In Experiment 1, we asked how limiting discriminability in editcolor semantic or visual information across stimuli changes people’s ability to learn stimulus-response associations in a load-dependent RL task. First, we replicated the set size effect, showing that for all task conditions a load of 6 stimuli produced worse performance than blocks with only 3 stimuli, indicating WM’s role in task performance. Second, and to our main question, we found that limiting either discriminable visual or semantic information across stimuli detrimented performance. This condition effect interacted with load such that it had a larger effect in higher load conditions, suggesting that the condition may tax the RL system that is more responsible for behavior in the larger load conditions.

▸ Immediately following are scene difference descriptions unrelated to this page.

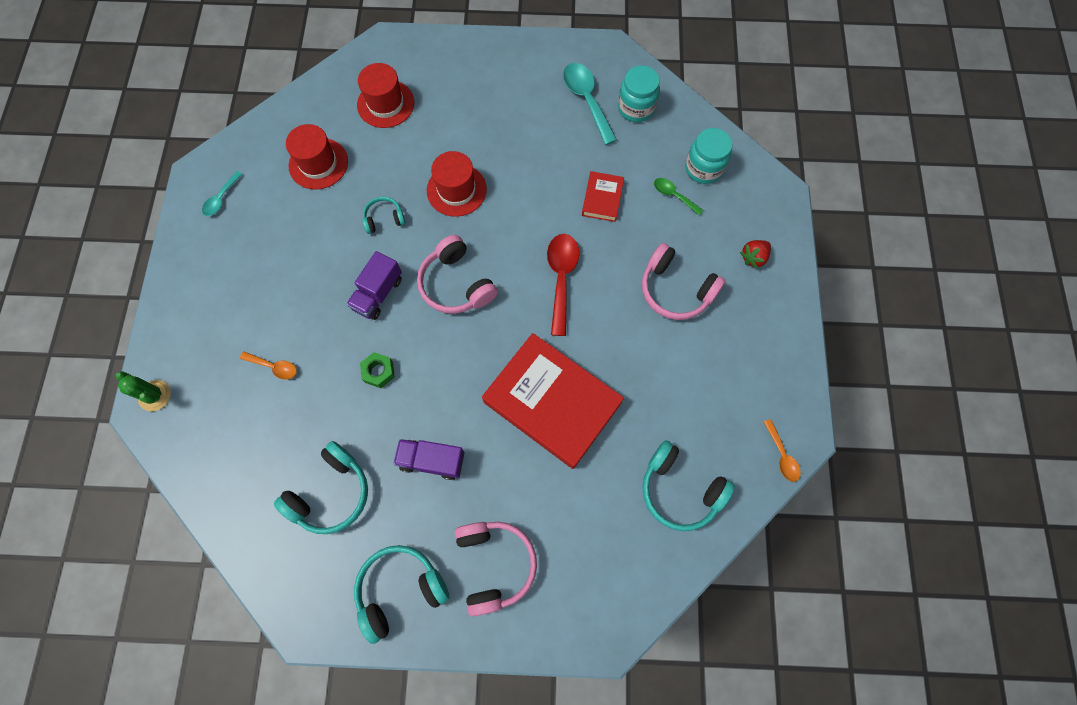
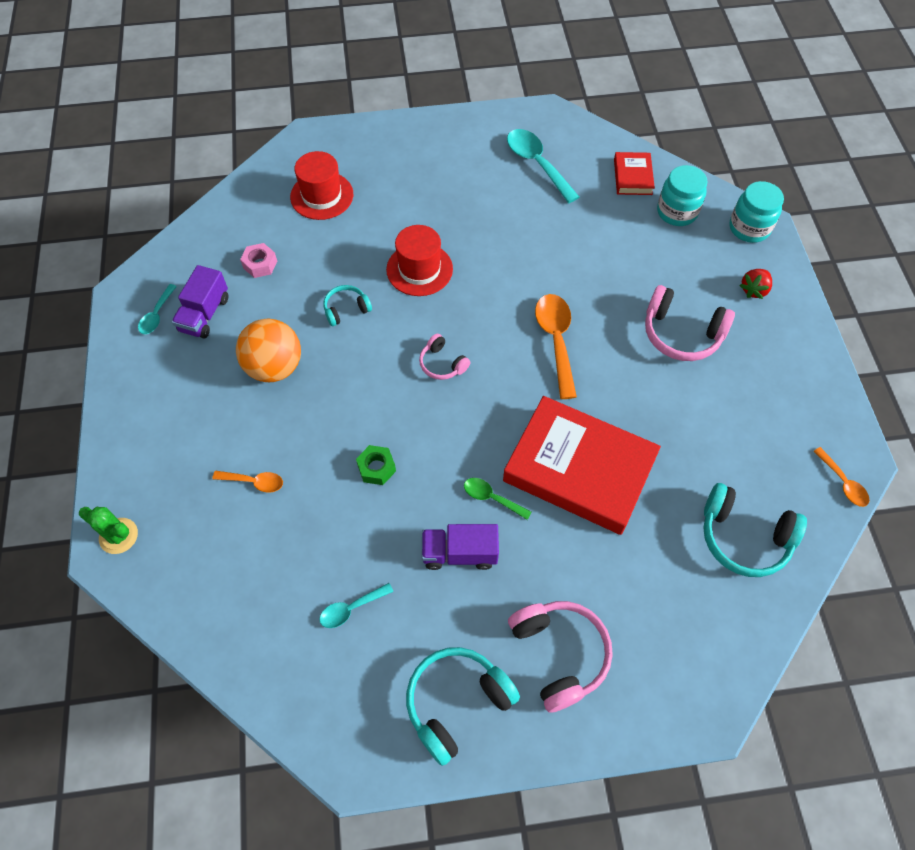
camera: 10 degrees left, 10 degrees down
(311, 264) = (274, 367): none -> orange ball
(318, 163) = (260, 264): red hat -> pink nut
(331, 493) = (351, 609): turquoise headphones -> turquoise spoon
(378, 294) = (357, 386): purple truck -> purple truck (205, 314)
(456, 284) = (442, 364): pink headphones -> pink headphones, size x0.56
(561, 278) = (556, 340): red spoon -> orange spoon
(602, 199) = (579, 256): red book -> red book (633, 177)
(636, 108) = (590, 164): turquoise jar -> turquoise jar (749, 228)
(673, 195) = (653, 242): green spoon -> green spoon (491, 498)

We used computational modeling to investigate if we could explain the process by which this performance detriment occurs, and found that a model that either assumes that people have lower RL learning rates or have higher confusion across stimuli when calculating the RL response policy was able to capture the data reasonably well qualitatively, and quantitatively better than other models. However, all models predict slightly higher performance in the Variants condition set size 6 relative to human performance (Fig. 2). In Experiment 2, we designed an experiment to more directly test the contribution of RL in learning, by adding a surprise memory test.

Experiment 2

Our second experiment was designed to replicate and extend the behavioral and modeling results of the first experiment. First, participants completed the same stimulus-response paradigm as in Experiment 1. Participants then completed a “Test phase”, after a WM distractor task, designed to clear WM. During the Test phase, all stimuli from all Learning phase blocks were presented again in random order, and participants responded which of the three response keys they believed to be the correct response. No feedback on correctness was given. This phase probed how well stimulus-response pairs were learned by a RL process, presumably without the aid of WM.